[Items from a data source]

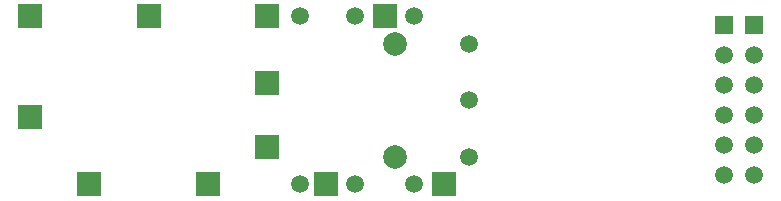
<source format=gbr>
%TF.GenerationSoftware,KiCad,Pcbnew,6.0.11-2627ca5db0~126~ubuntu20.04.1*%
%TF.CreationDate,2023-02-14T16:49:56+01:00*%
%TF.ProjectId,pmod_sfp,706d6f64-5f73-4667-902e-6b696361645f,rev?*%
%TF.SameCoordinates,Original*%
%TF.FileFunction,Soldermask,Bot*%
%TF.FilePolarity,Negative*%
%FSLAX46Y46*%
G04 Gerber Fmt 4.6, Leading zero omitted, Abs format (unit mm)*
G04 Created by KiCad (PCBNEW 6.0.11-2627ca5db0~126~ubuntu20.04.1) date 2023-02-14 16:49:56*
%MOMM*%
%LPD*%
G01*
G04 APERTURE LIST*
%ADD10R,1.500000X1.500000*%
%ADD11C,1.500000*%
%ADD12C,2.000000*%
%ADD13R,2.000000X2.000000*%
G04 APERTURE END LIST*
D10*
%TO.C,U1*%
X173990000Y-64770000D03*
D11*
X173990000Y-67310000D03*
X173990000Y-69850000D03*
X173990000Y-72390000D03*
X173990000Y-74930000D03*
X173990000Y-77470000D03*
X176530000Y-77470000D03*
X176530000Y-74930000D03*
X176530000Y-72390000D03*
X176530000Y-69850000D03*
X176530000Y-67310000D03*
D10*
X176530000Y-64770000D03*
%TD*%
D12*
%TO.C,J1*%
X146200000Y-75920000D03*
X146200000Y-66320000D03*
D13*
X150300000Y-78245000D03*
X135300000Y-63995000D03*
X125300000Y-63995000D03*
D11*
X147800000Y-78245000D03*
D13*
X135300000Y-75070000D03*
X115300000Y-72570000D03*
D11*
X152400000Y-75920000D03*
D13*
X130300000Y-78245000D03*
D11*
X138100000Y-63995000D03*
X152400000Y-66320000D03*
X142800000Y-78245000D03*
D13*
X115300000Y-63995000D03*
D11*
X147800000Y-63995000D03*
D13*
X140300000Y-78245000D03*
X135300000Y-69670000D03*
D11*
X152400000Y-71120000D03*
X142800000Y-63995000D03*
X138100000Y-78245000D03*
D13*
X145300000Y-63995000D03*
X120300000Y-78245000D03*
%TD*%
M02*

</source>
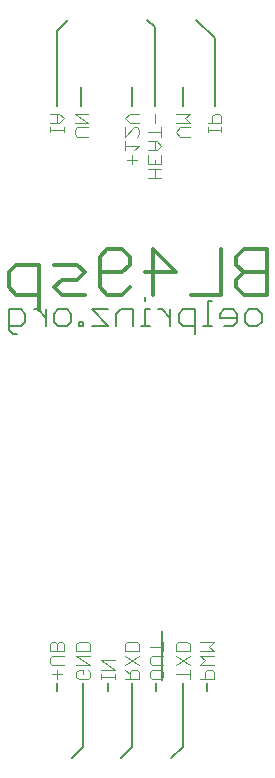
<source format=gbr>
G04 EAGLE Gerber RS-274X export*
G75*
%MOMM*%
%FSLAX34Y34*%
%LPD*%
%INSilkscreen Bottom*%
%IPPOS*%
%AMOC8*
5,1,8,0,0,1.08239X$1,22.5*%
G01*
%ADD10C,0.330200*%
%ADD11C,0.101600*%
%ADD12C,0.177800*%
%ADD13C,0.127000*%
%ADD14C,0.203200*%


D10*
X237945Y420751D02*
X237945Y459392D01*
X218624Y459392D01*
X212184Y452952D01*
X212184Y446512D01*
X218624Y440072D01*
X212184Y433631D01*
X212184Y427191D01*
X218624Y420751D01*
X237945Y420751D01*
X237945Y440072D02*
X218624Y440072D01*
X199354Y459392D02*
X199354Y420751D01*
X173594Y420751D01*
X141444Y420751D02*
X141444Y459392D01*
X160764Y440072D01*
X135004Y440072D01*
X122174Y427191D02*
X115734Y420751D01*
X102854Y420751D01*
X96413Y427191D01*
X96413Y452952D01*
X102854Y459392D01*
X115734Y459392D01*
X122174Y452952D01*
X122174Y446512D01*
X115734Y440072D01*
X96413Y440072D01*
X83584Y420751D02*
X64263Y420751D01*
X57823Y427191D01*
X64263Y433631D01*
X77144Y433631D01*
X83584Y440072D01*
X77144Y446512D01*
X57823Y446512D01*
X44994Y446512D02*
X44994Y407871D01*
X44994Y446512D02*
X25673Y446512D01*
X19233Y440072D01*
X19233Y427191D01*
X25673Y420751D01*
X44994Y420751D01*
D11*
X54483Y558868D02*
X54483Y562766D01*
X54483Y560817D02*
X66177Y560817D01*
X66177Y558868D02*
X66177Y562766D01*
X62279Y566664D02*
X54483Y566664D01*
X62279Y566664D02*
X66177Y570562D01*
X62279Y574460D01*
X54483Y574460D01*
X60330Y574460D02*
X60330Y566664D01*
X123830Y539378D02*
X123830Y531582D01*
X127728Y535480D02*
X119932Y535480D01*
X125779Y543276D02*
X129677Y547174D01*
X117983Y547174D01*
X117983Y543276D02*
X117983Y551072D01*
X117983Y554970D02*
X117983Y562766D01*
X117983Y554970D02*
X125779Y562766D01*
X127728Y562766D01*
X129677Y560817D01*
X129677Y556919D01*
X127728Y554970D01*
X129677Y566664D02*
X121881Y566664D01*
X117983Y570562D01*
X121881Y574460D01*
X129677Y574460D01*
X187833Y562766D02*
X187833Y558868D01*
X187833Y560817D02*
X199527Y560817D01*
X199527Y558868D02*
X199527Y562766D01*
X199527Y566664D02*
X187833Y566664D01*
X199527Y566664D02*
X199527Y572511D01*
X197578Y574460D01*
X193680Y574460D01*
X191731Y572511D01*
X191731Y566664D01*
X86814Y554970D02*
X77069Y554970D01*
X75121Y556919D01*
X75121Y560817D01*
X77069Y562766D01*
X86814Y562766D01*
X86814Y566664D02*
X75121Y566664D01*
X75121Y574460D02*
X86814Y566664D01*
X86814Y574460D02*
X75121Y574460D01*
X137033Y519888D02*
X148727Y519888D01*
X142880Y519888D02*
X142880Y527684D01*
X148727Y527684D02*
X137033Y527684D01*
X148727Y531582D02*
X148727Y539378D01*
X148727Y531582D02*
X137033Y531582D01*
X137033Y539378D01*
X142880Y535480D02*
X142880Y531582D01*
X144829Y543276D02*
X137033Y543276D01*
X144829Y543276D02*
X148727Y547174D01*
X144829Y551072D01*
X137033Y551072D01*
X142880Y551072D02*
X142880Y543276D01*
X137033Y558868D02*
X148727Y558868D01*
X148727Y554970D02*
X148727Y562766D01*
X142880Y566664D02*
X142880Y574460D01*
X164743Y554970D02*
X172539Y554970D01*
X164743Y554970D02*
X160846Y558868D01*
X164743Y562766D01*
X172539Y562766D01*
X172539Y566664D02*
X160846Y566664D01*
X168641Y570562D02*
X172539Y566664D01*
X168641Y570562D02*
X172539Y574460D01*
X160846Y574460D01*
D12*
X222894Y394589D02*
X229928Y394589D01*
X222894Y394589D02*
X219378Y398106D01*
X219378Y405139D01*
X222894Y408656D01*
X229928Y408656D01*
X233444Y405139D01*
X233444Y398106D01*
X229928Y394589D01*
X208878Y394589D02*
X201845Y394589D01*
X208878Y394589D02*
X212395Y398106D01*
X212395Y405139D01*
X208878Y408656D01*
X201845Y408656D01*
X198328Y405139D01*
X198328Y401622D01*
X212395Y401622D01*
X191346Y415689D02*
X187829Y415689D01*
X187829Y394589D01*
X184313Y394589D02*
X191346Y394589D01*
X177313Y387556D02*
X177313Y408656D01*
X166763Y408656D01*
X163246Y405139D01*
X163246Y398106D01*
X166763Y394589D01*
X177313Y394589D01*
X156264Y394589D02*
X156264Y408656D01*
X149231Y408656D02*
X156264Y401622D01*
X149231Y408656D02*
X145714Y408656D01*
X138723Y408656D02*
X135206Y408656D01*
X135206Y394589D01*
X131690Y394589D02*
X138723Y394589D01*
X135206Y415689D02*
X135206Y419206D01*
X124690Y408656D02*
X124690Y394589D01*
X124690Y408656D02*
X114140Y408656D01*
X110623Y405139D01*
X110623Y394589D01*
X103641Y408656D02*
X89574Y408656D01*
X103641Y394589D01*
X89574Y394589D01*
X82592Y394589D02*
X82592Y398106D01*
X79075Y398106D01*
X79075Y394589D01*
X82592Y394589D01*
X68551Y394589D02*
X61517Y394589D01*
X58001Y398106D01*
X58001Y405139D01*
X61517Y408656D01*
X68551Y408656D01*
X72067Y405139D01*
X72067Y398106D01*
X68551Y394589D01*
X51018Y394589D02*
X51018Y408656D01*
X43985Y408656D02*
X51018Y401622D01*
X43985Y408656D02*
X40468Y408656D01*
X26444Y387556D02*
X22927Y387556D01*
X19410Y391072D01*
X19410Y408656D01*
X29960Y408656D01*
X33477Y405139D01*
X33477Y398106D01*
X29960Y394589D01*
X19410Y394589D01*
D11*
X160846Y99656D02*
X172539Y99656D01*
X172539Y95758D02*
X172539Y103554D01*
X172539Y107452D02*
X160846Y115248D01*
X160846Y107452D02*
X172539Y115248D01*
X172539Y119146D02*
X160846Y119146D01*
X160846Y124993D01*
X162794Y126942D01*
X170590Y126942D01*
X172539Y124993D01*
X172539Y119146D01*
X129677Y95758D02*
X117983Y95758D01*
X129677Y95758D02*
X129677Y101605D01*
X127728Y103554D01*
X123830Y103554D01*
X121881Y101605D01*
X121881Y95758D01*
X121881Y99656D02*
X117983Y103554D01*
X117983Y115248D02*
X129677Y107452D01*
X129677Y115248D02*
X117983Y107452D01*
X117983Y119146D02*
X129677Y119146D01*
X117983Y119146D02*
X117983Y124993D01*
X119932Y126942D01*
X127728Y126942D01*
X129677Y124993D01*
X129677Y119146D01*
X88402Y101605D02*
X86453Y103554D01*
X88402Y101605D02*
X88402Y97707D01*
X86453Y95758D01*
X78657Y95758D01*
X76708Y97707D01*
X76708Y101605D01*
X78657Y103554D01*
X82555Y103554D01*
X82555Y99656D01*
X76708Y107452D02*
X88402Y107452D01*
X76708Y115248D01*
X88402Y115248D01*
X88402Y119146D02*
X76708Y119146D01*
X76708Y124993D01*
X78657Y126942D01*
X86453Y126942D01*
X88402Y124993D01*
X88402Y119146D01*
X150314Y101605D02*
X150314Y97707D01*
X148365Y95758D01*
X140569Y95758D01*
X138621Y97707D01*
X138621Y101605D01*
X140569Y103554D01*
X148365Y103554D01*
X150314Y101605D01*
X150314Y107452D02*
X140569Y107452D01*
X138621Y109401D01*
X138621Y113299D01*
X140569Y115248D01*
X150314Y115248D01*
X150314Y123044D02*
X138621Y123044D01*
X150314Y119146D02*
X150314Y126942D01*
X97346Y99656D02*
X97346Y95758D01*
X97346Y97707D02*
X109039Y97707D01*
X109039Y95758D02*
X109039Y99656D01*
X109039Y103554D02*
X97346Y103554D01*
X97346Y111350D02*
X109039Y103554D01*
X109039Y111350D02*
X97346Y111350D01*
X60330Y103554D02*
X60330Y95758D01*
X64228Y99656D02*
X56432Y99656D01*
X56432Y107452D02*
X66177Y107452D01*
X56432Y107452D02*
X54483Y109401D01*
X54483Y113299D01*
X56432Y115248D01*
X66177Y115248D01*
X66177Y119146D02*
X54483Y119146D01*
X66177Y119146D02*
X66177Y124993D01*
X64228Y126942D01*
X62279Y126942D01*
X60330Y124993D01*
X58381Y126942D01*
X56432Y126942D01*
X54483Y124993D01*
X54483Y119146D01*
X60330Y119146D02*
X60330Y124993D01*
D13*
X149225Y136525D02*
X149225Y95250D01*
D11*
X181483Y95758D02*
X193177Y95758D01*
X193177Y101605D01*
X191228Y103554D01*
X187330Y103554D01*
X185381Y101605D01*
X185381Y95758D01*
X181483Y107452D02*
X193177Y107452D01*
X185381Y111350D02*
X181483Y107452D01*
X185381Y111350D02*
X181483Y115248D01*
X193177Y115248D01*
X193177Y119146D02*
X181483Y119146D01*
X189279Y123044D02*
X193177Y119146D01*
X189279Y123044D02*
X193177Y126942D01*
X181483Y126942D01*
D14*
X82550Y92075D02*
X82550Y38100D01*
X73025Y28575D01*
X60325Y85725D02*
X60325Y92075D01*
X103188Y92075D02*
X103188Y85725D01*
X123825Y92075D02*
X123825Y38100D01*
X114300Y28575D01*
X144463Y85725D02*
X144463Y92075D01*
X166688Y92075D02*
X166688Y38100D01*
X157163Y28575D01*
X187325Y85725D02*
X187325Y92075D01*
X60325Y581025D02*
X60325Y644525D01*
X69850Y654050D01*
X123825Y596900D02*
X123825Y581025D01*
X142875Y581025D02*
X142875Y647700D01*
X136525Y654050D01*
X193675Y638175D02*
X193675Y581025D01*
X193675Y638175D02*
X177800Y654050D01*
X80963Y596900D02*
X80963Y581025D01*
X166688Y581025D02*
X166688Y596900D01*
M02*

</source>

▸ Problem description: A single number is the answer: the number of lines in the entries that contain "APERTURE".

▸ Answer below: 2